WHAT THE TASK ASKS: Change every "dist" to "distance" in the records from the first line through the line containing "Dot at: (245, 139)", leaving everything else unchanged. Return only those lines.

AVAILABLE DATA:
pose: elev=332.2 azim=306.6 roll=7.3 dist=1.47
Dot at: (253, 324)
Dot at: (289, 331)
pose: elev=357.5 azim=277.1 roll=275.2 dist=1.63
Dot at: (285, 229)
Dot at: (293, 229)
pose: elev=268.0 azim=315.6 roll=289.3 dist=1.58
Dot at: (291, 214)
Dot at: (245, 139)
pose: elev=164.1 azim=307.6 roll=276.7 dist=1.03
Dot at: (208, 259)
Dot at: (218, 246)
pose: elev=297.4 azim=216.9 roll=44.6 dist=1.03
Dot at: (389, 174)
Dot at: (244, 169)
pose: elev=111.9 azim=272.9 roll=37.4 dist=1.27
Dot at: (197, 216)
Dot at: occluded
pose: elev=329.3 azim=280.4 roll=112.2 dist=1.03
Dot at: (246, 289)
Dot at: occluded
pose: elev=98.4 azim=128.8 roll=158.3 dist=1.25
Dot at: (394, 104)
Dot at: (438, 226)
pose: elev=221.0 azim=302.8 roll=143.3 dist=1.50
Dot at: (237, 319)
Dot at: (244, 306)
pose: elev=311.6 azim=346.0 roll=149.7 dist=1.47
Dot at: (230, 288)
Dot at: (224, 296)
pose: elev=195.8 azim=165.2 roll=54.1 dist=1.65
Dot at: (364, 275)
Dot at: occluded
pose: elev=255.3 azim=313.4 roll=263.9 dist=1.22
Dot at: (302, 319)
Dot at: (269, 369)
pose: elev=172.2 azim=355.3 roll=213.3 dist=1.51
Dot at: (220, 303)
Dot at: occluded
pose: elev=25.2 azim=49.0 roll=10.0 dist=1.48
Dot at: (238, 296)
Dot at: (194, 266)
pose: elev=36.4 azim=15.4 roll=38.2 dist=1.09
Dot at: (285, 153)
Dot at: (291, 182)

PROBLEM SOLUTION:
pose: elev=332.2 azim=306.6 roll=7.3 distance=1.47
Dot at: (253, 324)
Dot at: (289, 331)
pose: elev=357.5 azim=277.1 roll=275.2 distance=1.63
Dot at: (285, 229)
Dot at: (293, 229)
pose: elev=268.0 azim=315.6 roll=289.3 distance=1.58
Dot at: (291, 214)
Dot at: (245, 139)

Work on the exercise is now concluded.